*Complete the following:*
• A. According to the article on Helen Zille, on what date will she step down as leader of the Democratic Alliance?
• B. Duplicate, word for word, the stretch of the article on Helen Zille from "Zille calls it" through "informed in person.".
• C. Condense the paragraph of the article on Helen Zille that opens "She said that while next month" into a shorter version that retains its principal facts.

Zille calls it a day after eight years as DA leader

Helen Zille in full cry at last year's DA's provincial congress in Gauteng. She announced on Sunday that she is calling it a day as party leader, but will see out her term as Western Cape Premier

Helen Zille in full cry at last year's DA's provincial congress in Gauteng. She announced on Sunday that she is calling it a day as party leader, but will see out her term as Western Cape Premier

Democratic Alliance leader Helen Zille will step down as party leader on May 9, but wants to complete her term as Western Cape premier until the next election in 2019.

The  surprise announcement was made after an unscheduled federal executive meeting held at the OR Tambo International Airport, with provincial and other party leaders summoned from around the country to be informed in person.

Zille told reporters that she had spent months wondering whether or not to stand for another term as party leader and had taken the decision on Thursday to call it a day. 

Since her election as DA leader in May 2007,  she knew that if she stood for subsequent re-election “the outside limit of my leadership term would be the 2017 congress”. “In the last few years I have often asked myself whether I should stay till then, or whether the party would benefit from fresh blood to remain exciting and relevant ....” 

She said that while next month might be slightly too early to step down, the greater risk was that May 2017 may be slightly too late. “And I would rather err on the side of being ahead of my time.”   Much of the job as party leader boiled down to decisions and actions informed by intuition, Zille said.

“One has to ‘read’ a situation and try to get as ‘close to the reality’ as possible before reaching a conclusion.”

A leader of a political party did this every day and was often bombarded by contradictory advice, Zille said. “And whether the decision turns out, over time, to have been right or wrong, there are always people who opposed it. That is the nature of politics.”

Zille said it was essential for a political party in opposition to grow in every election.  While she believed the party would have continued to grow under her watch, she was “convinced that our prospects will be even brighter when we avail a a new team with a new charter”.  

Zille skirted questions on whether the DA would push for her successor to be black, saying the party was after renewal or fresh blood and in search of an “excellent” leader. 

“One of my many mistakes was getting involved in the succession processes of the DA and I’m not about to repeat that mistake.”

*Dataset extract:*
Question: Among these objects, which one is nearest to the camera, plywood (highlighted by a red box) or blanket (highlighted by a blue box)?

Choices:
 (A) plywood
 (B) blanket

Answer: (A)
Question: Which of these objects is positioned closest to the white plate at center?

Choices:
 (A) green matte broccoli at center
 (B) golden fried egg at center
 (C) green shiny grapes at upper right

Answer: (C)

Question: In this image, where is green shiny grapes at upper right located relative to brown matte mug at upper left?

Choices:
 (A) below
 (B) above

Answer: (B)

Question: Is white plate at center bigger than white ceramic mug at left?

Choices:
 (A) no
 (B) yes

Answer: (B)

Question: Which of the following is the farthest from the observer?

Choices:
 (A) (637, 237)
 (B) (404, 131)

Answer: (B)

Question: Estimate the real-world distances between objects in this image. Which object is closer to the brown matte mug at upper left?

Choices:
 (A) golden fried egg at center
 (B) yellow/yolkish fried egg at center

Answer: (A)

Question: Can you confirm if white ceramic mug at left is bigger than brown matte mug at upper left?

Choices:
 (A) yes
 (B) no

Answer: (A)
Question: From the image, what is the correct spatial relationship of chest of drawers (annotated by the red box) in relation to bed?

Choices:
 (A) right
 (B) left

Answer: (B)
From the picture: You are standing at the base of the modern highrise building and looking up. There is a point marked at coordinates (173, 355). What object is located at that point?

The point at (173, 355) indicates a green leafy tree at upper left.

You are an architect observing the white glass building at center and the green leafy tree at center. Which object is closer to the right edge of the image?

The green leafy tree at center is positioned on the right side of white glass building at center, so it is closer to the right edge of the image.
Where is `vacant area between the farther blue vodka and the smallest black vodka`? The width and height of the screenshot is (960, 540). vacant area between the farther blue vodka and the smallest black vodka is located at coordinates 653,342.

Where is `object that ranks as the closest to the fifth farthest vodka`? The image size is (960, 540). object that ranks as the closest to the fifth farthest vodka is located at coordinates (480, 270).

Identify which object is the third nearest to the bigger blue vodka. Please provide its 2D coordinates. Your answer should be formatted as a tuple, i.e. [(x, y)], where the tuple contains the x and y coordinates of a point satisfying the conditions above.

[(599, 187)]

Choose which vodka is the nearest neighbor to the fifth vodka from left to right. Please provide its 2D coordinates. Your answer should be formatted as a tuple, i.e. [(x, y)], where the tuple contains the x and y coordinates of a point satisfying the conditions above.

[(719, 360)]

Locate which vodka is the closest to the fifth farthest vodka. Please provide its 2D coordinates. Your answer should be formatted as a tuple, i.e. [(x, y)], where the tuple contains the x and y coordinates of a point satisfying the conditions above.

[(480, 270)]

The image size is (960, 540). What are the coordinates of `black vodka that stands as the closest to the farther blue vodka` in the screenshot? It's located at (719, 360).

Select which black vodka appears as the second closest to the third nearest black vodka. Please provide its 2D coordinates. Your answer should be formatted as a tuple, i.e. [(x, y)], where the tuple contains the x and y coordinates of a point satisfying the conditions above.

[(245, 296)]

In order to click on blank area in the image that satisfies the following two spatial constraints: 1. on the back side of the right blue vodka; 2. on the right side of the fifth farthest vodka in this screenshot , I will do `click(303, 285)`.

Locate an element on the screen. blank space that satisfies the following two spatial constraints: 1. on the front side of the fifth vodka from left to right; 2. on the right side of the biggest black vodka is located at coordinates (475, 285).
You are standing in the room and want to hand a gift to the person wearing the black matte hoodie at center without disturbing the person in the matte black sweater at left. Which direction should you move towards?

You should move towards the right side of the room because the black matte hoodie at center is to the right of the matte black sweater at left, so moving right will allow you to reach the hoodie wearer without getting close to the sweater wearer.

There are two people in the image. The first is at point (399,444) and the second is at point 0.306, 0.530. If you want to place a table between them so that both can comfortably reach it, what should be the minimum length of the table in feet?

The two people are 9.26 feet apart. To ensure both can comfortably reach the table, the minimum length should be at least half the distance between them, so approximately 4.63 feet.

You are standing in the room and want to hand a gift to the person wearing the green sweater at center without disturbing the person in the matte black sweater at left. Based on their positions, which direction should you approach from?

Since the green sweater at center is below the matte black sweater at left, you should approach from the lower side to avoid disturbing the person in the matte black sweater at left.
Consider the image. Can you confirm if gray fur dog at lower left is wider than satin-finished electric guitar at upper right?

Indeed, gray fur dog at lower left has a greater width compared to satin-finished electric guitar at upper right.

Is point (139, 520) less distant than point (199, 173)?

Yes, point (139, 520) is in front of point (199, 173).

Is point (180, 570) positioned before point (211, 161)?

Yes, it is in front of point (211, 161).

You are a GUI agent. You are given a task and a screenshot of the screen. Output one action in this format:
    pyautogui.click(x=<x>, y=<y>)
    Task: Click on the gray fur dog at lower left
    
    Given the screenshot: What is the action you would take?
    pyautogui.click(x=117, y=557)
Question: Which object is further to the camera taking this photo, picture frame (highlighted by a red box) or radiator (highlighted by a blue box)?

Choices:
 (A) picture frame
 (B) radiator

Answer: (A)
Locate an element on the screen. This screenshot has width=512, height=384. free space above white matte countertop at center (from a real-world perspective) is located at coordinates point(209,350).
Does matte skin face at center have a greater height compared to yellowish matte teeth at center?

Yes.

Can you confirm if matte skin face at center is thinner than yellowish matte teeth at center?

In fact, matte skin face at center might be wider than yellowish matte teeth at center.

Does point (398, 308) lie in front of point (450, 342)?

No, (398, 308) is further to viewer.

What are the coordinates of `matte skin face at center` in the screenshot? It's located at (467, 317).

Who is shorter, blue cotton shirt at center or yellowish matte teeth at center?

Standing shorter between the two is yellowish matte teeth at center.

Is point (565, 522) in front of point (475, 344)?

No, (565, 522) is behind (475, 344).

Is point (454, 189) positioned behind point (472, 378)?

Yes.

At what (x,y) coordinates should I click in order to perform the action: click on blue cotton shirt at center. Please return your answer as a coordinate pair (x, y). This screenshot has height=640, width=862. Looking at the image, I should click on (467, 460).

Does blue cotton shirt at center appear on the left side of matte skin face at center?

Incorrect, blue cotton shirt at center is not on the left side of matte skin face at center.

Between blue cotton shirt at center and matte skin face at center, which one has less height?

*Answers to the exercises:*
• A. May 9

• B.
Zille calls it a day after eight years as DA leader

Helen Zille in full cry at last year's DA's provincial congress in Gauteng. She announced on Sunday that she is calling it a day as party leader, but will see out her term as Western Cape Premier

Helen Zille in full cry at last year's DA's provincial congress in Gauteng. She announced on Sunday that she is calling it a day as party leader, but will see out her term as Western Cape Premier

Democratic Alliance leader Helen Zille will step down as party leader on May 9, but wants to complete her term as Western Cape premier until the next election in 2019.

The  surprise announcement was made after an unscheduled federal executive meeting held at the OR Tambo International Airport, with provincial and other party leaders summoned from around the country to be informed in person.

• C. Zille said that stepping down next month might be slightly too early, but waiting until May 2017 carried the greater risk of being slightly too late, and she preferred to err on the side of being ahead of her time. She added that much of a party leader's work comes down to decisions and actions informed by intuition.